Yesterday I learned where the Blue Cross logo, and even the name, came from.
The story started with a this, in the Pioneer Press, which told of two time capsules recently discovered in the headquarters of Blue Cross and Blue Shield of Minnesota, which is located in Eagan, a suburb of Saint Paul.
I've never thought a lot about BCBS: it's one of those parts of the health care world in the U.S. that seems like it has always been around, but of course that's not true. The various BCBS's around the country are state-based; their Wikipedia page is very confusing, with some for-profit, some nonprofit, and some hard to understand.
Despite what the Wikipedia says about some guy in Texas, Minnesota claims it was first to create a prepaid health care network. It was in 1933, when seven hospitals formed the Minnesota Hospital Services Association. Members paid $.75 a month and in return could get 21 days of hospital care per year.
The next year, 1934, they hired Joseph Binder — an Austrian artist and poster designer who had recently begun moving his practice to the U.S., including lecturing at the Minneapolis School of Art — to create a poster for the MHSA. This is what he created:
According to a blog post on the Blue Cross Minnesota site, that's a "blue Geneva cross" on the nurse's sleeve and the "[p]osters were placed on bulletin boards in workplaces across the city, leading more people to sign up for the insurance plan with the 'blue cross.'"
"The name stuck," as the Pioneer Press story put it, and the symbol was adopted by the network of other hospital associations that had sprung up nationwide in 1939.
It's funny that I had to look pretty hard to find an image of that poster. Searching the name Joseph Binder and the phrase "blue cross," for instance, does not turn up an image of it. What I have above is a screen-grab from a video in the Blue Cross blog post. There don't appear to be any images of the actual poster on any of the Joseph Binder-related sites that exist.
Binder is best-known for this poster:
He is overshadowed in graphic design history by his fellow Europeans of the pre-war period (A.M Cassandre, Lucian Bernhard, E. McKnight Kauffer, among others). He didn't even have a Wikipedia page as late as 2016.
He finally got a few articles from graphic designer/historian Steven Heller after that, though. I particularly liked this one.
Binder was a Cubist painter before he was a designer and illustrator,
and he continued painting throughout his life. But he made his living from
posters.
Heller quotes an American Artist article from 1944 about Binder's work:
Binder usually reduces naturalistic expressions to the minimum, his idea being that the greater the simplification … the quicker the recognition of the poster’s intention and the more powerful its impact.

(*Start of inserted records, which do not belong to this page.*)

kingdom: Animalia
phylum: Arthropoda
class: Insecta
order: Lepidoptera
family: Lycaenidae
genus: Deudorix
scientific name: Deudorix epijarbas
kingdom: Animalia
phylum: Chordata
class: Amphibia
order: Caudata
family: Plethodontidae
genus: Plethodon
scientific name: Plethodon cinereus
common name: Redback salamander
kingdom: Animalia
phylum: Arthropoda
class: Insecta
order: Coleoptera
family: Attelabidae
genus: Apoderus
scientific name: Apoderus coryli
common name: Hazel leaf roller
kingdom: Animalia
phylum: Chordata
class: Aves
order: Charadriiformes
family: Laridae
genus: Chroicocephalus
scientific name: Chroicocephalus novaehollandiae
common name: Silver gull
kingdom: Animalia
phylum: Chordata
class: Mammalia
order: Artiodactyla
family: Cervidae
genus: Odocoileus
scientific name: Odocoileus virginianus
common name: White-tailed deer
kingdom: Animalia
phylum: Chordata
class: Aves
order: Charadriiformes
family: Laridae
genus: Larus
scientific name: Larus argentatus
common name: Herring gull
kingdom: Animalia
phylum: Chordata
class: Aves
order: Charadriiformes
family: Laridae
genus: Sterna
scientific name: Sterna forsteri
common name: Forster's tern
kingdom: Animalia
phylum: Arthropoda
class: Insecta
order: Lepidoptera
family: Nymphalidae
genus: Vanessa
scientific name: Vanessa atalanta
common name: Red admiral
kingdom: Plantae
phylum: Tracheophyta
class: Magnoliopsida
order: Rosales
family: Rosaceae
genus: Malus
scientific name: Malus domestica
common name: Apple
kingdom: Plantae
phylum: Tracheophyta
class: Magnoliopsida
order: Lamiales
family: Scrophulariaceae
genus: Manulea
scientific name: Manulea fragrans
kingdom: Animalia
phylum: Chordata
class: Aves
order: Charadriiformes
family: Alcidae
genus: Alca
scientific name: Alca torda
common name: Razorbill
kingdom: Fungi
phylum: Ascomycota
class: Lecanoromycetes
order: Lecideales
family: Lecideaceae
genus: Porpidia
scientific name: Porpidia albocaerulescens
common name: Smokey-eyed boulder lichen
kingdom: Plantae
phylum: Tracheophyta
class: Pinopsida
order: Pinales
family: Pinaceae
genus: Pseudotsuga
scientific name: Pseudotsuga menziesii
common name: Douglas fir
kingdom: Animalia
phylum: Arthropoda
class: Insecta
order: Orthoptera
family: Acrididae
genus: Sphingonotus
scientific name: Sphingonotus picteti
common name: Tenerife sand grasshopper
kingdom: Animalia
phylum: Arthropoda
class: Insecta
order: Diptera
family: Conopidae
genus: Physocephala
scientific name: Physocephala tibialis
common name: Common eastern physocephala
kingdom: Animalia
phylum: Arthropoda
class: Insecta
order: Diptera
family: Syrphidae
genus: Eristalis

In a different article, Heller quotes Binder himself:
“the artist should contribute to the development of the modern style instead of indulging in realistic representation of past periods and vain attempts to imitate the works of former times.” He believed that the new industrial style was descended from painting, but its function was “to convey the essence of the advertising message in the shortest and most impressive way. … It is the artist’s task to transfer the clear and constructive shape of the objects as he sees them to the two-dimensional surface. … Realism should be left to photography. The artist must not compete with the camera. … Therefore the artist must abandon realistic representation and take up styling.” ... Binder also believed that color was an important aspect of styling, and taught his students that the artist must “surpass the optical effects of nature with a limited number of colors.”
Binder published a book call Colour in Advertising (1934) that looks very interesting, but appears to be hard to get ahold of.
I wonder if they have a copy in the University of Minnesota library, or at the Minneapolis College of Art and Design.